Sparsix Logo

What is Sparse Data?

Sparse linear systems analysis involves two types of data: matrices and vectors.

A matrix is said to be “sparse” when most of its elements have a null or zero value and the remaining non-zero (NZ) elements are populated throughout the matrix in a non-linear fashion.

Storing and analyzing large sparse matrices in their natural format is a hugely inefficient use of computing resources. To avoid these inefficiencies, mathematicians have developed numerical methods to compress sparse matrices into dense arrays by removing the null elements, leaving only the NZ elements. Each of these numerical methods moves data elements to a new location within the array and uses indices to indicate where the NZ elements were originally stored in the sparse matrix.

So far, so good. But problems with computing performance arise when these sparse linear analysis methods are forced to deal with how general-purpose computers retrieve data from memory.
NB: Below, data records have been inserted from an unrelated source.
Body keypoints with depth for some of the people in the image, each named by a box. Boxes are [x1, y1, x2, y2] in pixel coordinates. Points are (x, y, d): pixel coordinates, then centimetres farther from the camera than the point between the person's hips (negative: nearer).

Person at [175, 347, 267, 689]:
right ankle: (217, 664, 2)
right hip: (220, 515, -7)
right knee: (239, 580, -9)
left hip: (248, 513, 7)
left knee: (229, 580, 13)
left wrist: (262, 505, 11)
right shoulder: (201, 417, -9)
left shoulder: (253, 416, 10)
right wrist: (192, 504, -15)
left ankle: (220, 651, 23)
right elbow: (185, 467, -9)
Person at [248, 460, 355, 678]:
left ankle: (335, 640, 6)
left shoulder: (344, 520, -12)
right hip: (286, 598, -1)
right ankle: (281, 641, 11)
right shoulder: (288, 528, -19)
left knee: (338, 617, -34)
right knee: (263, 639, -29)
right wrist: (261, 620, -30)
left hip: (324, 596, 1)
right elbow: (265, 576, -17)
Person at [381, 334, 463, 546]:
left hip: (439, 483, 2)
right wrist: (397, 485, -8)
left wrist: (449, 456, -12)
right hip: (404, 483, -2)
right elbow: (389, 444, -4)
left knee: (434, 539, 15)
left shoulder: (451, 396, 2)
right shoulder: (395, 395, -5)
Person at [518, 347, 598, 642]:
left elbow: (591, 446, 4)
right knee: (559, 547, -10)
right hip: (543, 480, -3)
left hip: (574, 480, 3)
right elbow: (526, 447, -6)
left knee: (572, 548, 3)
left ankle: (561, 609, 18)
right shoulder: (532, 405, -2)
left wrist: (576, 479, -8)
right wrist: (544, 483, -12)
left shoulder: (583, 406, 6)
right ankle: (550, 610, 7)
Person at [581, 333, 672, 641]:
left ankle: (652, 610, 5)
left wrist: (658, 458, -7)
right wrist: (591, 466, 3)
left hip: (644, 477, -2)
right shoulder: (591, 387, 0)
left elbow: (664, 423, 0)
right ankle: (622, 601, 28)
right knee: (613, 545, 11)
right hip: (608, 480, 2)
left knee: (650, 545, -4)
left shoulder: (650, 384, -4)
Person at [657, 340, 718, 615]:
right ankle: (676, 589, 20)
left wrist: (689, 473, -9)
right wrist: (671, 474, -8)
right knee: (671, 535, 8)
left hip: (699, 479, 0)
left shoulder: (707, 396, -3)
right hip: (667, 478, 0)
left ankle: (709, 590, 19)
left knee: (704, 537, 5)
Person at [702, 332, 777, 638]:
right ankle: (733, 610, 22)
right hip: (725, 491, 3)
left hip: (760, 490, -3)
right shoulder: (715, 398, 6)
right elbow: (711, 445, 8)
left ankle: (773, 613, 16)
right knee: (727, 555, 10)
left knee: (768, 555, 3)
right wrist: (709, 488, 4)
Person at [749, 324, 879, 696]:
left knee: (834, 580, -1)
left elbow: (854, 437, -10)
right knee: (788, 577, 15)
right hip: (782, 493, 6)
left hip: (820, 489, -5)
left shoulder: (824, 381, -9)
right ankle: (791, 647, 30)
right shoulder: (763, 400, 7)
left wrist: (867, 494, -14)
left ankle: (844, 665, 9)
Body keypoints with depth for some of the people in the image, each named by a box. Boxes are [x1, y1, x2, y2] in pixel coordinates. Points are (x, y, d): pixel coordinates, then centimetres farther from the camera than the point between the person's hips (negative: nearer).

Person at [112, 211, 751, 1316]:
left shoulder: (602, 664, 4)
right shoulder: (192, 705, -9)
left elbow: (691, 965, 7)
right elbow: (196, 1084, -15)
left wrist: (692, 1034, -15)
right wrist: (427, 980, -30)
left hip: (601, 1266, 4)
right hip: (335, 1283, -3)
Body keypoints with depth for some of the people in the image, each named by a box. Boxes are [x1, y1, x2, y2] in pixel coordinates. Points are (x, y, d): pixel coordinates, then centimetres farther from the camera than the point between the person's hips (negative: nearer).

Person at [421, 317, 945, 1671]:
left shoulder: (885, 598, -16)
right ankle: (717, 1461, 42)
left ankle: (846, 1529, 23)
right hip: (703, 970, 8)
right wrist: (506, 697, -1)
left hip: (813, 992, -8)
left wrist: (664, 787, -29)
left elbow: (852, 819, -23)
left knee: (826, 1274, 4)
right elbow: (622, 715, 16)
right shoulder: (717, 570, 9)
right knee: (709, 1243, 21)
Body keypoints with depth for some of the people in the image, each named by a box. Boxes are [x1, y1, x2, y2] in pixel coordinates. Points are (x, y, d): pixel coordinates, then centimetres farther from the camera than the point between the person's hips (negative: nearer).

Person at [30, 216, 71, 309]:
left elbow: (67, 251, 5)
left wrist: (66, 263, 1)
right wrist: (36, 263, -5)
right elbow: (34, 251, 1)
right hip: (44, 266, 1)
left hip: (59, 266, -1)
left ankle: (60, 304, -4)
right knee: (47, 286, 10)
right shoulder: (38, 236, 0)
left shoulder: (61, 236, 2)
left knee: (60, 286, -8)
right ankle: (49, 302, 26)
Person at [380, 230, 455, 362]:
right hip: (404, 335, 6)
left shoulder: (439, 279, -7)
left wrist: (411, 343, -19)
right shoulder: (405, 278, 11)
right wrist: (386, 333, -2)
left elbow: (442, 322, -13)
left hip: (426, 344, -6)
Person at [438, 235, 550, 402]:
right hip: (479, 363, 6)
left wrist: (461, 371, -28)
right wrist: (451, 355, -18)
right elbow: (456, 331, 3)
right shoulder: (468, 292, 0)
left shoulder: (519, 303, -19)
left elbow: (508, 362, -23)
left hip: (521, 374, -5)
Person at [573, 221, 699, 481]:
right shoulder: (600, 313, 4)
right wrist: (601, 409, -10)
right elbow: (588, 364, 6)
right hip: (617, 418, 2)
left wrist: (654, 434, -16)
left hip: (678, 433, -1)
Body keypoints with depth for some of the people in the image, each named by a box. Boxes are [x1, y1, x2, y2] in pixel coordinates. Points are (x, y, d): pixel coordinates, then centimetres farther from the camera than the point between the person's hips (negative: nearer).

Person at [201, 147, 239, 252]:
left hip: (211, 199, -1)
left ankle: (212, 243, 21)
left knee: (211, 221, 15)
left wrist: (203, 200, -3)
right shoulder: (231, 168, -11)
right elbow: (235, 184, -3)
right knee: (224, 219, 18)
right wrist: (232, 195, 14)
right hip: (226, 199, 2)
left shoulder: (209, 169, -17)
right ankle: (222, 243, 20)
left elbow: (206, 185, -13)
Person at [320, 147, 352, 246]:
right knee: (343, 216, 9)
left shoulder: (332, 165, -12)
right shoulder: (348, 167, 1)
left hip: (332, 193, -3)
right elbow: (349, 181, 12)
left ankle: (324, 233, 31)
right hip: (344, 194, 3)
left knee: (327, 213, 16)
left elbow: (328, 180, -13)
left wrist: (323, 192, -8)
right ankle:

Every general-purpose computer is optimized to retrieve data from main memory in blocks and to store those blocks in local cache memory where it can be accessed at high speeds by the central processing unit (CPU). For most operations this process works well and can boost overall performance. However, in the case of sparse data, this approach creates huge inefficiencies.

Mathematical operations performed on these data types fetch data elements from memory in one of two ways: sequentially or non-sequentially. Depending on the type of operation being performed, the data for one operand may be accessed sequentially while the data for another operand is accessed non-sequentially.

For example, in the particular mathematical operation known as sparse matrix-vector product, the NZ elements in a row of a dense array are retrieved sequentially while the vector elements are retrieved non-sequentially based upon the indices of the array elements.

Depending on how sparse the original matrix was, each block of vector data loaded into cache may contain only one valid data element.

The next stage of an operation will require the CPU to retrieve vector elements that are located within a different block of vector data. This block will be retrieved into cache, replacing a previous block.

Not only does this slow down the CPU as it continuously waits for data to be retrieved from main memory, but the efficiency of its cache memory is reduced by constantly filling it with irrelevant data. The cumulative impact of these cache misses creates a massive memory bottleneck, causing a significant decrease in overall system throughput.